Goodfellow Deep Learning — Chapter 9.8: Efficient Convolution Algorithms

Deep Learning

CNN

Separable Convolution

Efficiency

Author

Chao Ma

Published

November 30, 2025

Separable Convolution

A convolution kernel is separable when its multi-dimensional weights can be written as the outer product of several one-dimensional filters. In this case, a 2D convolution with a \(k \times k\) kernel can be executed as two sequential 1D convolutions: first applying a vertical filter, then a horizontal one.
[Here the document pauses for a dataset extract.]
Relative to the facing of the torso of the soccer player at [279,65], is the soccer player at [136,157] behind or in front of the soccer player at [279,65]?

This decomposition does not change the output—each pixel still aggregates information from the full \(k \times k\) neighborhood—but it significantly reduces computational cost.

Standard 2D convolution requires \(O(HWk^2)\) operations, while separable convolution reduces this to \(O(HWk)\). Parameter storage also shrinks from \(k^2\) to \(2k\). When such a factorization exists, it enables faster and more memory-efficient models without sacrificing accuracy, and is therefore an important strategy for designing efficient convolutional networks.

Separable convolution visualization Figure: Separable convolution decomposes a 2D kernel into two 1D filters (vertical and horizontal), reducing computational complexity from O(HWk²) to O(HWk) while maintaining the same receptive field.

Key Insight

Separable convolution achieves the same output as standard 2D convolution but with dramatically reduced computational cost. By factorizing a \(k \times k\) kernel into two \(k \times 1\) filters, we transform an \(O(k^2)\) operation into \(O(k)\)—a massive speedup for large kernels. This decomposition is particularly valuable in mobile and edge deployments where computational resources are limited, and forms the foundation of efficient architectures like MobileNet.